Just as the current labor split is causing uncertainty within the existing State and local labor bodies, a similar tension affects labor support elements like JwJ. This is not the time for organizations fighting for justice to take spectator seats, waiting for labor to sort out its less-than-epic differences. If anything, those frontline organizations should surge forward, using all the innovation and militancy their coalition of the class can muster, to help point the way to a new social justice agenda for our working-class communities.
Where — from Here?
We now have two “competing” labor centers in America. Yet neither represents a conscious break with the cultures, traditions, and failures of the past which have pushed us so deeply into the crisis they have both acknowledged. The primary emphasis of each labor federation may differ, but their competition is still within the realm of business, or “partnership,” unionism.
CtW, with still the most to prove, will more effectively deploy its resources to organizing within the targeted sectors it claims. And some successes are likely. The AFL-CIO bureaucracy will counter with its own relative structural and tactical modifications. Partisans in both camps will hype their respective achievements — and yet the sustained and relentless attacks on workers by capital will continue.

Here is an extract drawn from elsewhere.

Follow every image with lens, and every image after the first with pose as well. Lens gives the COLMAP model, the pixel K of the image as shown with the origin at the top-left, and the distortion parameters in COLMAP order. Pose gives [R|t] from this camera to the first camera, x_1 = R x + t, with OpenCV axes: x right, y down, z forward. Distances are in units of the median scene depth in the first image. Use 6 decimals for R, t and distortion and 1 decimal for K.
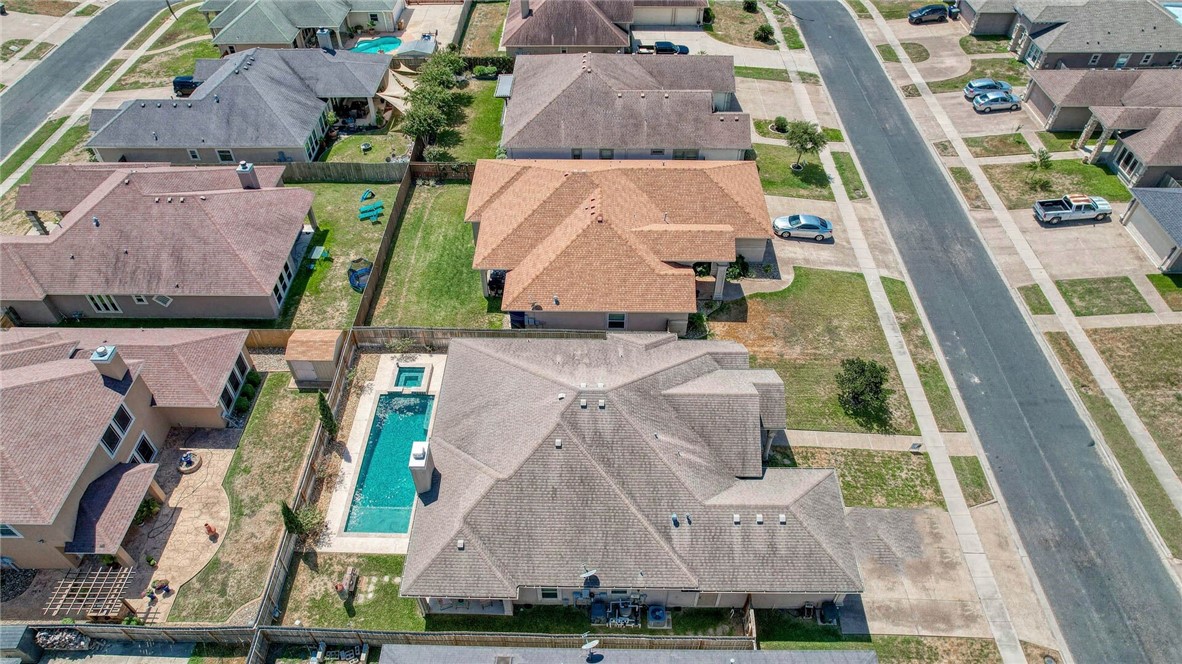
lens RADIAL K [[756.4, 0, 586.8], [0, 756.4, 333.1], [0, 0, 1]] dist [-0.062551, 0.053540]
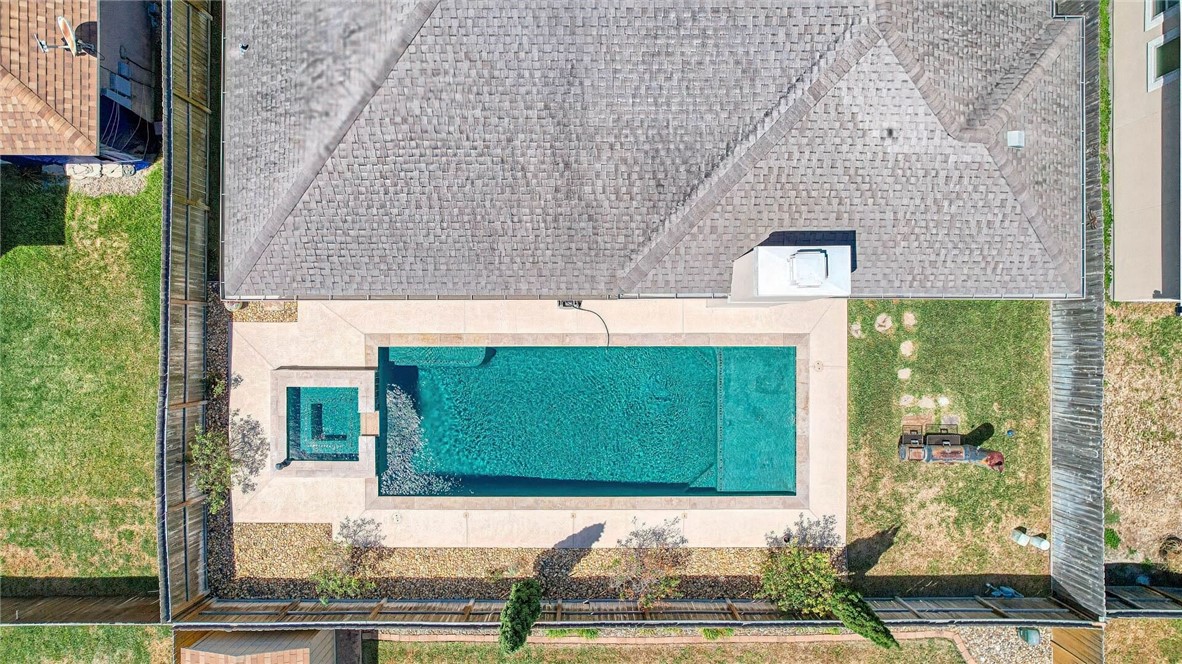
lens RADIAL K [[756.4, 0, 587.7], [0, 756.4, 330.8], [0, 0, 1]] dist [-0.062551, 0.053540]
pose [[-0.016073, -0.999821, 0.009957, -0.198792], [0.710743, -0.004421, 0.703438, -0.105544], [-0.703268, 0.018383, 0.710687, 0.664426]]
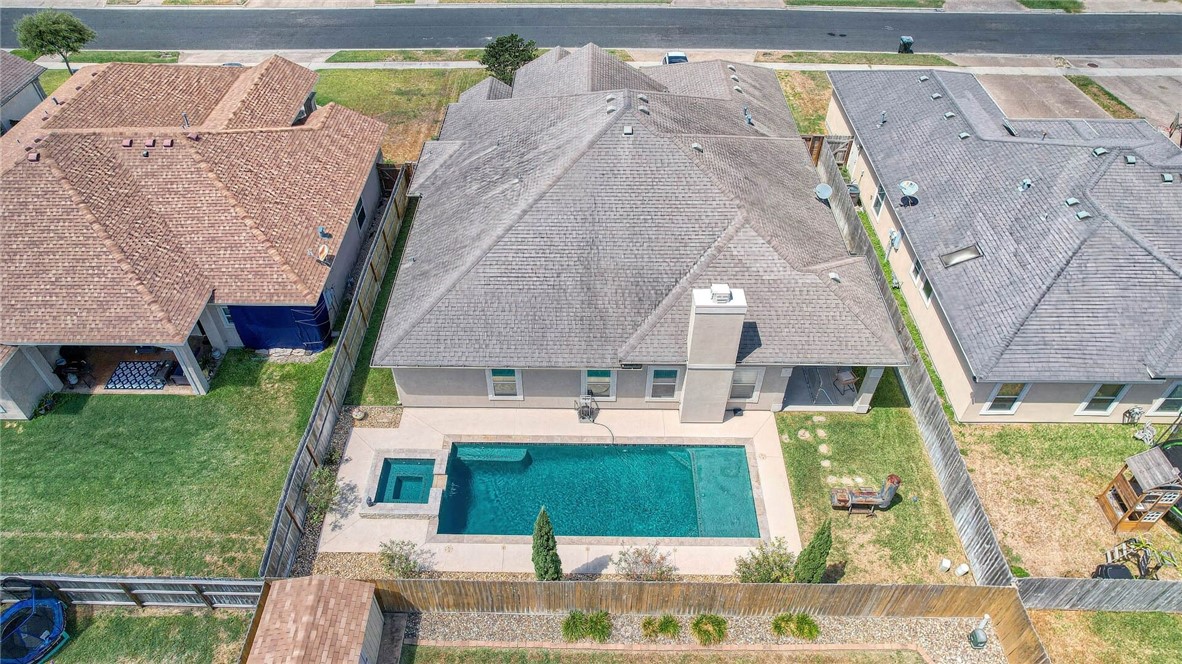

Missing throughout those many long months of in-house debate, and still missing today, is an overarching vision of what a just society should look like: how to break with the economic elitists who are waging the one-sided class warfare against workers in this country, and around the world; and how to build the solidarity to promote and sustain such a vision.
Today in the U.S., there is no influential center, or “third voice,” to provide an alternative space for discussion of class-struggle strategies and creation of a new paradigm to replace the failed “partnership unionism” of the past. What is now needed is for workers, social activists, intellectuals, and other persons with the enthusiasm for such a center to come together. Then, the real debate can begin.
Jerry Tucker is a long-time U.S. union activist and former Executive Board Member of the United Auto Workers union. He was a founder of the UAW New Directions Movement.